## [PASSAGE PROVIDED]
______
How We Built C4

TL;DR we made music, we made art, we built tech, we minted CDs, we wrote to disc, we celebrated. :)

Two weeks ago we released C4 - the fourth major experiment out of Songcamp. Five songs were released across streaming platforms as the C4 EP. They were simultaneously released via a custom mint experience on the Songcamp app, where listeners could mint blank CD tokens and choose one of the 5 songs to write to their discs. After the 7-day mint closed, 2372 CDs were minted and the project crossed 17 ETH in mint revenues—split onchain instantaneously with all participating artists.

The following essay walks through the different components that brought the C4 songwriting camp and collection to life.

Camp 4 Design

It all started with an idea.

An idea dating back to 2021, when @matthewchaim began to play with the notion of onchain CDs as a format to contextualize music nft mint experiences. This idea grew and morphed and changed multiple times, finally arriving as a fitting mold for Songcamp’s Camp 4 (or C4) collection.

As the follow up to Songcamp’s 3rd camp which brought together 77 artists to create a headless band called Chaos, the idea with Camp 4 was to move away from complexity and towards simplicity. Go back to basics as it were. Thus the idea was to bring together a much smaller cohort of super talented musicians to participate in the C4 online songwriting camp, and build out a simple yet innovative minting experience around the resulting music.

C4 Songwriting Camp

Applications & Curation

Our intention was to create 5 groups of 3 musicians each, thus curating 15 musicians total. We created a simple submission form that hooked into an Airtable spreadsheet for those interested in applying to be a musician in C4. The submission window remained open for about 3 weeks, with the link shared mainly in our Discord server, weekly community Heartbeat Calls, and on Twitter. We had over 120 musicians apply to be a part of the camp.
______
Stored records
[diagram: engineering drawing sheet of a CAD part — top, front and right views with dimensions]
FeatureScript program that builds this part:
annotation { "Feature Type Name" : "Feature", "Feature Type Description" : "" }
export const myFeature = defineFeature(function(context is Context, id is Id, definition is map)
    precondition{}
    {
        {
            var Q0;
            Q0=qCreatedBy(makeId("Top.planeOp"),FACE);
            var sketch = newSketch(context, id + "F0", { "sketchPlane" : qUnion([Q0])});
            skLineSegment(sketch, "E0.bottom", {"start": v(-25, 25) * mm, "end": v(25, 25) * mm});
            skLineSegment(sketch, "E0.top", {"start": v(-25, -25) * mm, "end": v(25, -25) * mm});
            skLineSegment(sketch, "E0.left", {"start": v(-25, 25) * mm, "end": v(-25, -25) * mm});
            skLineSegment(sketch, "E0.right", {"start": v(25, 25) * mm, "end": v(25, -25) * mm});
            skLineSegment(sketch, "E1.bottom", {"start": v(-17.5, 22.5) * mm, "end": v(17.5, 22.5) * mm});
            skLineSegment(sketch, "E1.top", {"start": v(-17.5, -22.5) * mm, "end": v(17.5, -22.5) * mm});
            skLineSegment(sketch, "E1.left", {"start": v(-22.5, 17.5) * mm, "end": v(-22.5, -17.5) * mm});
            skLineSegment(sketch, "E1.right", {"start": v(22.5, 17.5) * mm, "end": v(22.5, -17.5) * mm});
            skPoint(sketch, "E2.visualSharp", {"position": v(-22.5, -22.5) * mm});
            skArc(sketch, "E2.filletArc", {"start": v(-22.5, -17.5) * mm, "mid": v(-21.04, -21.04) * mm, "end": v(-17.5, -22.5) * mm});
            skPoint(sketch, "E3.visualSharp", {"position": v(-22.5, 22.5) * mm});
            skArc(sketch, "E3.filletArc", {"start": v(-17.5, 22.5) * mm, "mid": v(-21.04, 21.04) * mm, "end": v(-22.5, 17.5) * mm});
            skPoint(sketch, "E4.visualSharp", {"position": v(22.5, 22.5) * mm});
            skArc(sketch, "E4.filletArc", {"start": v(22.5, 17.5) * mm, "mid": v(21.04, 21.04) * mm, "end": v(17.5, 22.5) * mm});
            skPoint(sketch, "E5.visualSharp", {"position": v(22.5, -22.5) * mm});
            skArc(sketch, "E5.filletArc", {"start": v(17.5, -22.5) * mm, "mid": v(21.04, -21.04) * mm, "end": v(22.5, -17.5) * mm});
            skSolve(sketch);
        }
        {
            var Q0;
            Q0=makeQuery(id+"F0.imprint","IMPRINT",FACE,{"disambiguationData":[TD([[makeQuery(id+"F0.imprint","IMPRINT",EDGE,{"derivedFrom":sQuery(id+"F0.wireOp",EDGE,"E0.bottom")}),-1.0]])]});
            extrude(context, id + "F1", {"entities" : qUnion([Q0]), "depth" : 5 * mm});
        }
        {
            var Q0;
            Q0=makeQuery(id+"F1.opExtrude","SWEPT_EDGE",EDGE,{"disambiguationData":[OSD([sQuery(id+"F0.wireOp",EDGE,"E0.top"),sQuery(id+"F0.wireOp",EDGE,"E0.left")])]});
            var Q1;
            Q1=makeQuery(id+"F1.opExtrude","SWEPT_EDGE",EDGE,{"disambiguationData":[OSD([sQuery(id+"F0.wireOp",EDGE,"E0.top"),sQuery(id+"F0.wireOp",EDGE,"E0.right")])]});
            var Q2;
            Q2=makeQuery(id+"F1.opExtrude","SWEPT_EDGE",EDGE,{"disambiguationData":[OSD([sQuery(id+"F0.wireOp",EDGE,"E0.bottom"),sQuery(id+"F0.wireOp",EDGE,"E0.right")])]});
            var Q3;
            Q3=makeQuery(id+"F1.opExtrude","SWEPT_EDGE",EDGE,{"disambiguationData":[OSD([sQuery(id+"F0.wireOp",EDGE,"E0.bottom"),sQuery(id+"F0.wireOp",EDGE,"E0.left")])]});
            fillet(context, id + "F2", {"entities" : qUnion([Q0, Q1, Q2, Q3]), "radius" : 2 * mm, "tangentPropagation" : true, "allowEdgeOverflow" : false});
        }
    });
______
## [TASK DETAILS]
In the essay on building C4, how many CDs had been minted when the 7-day mint closed? The records have no role in this.

## [SOLUTION TO THIS TASK]
2372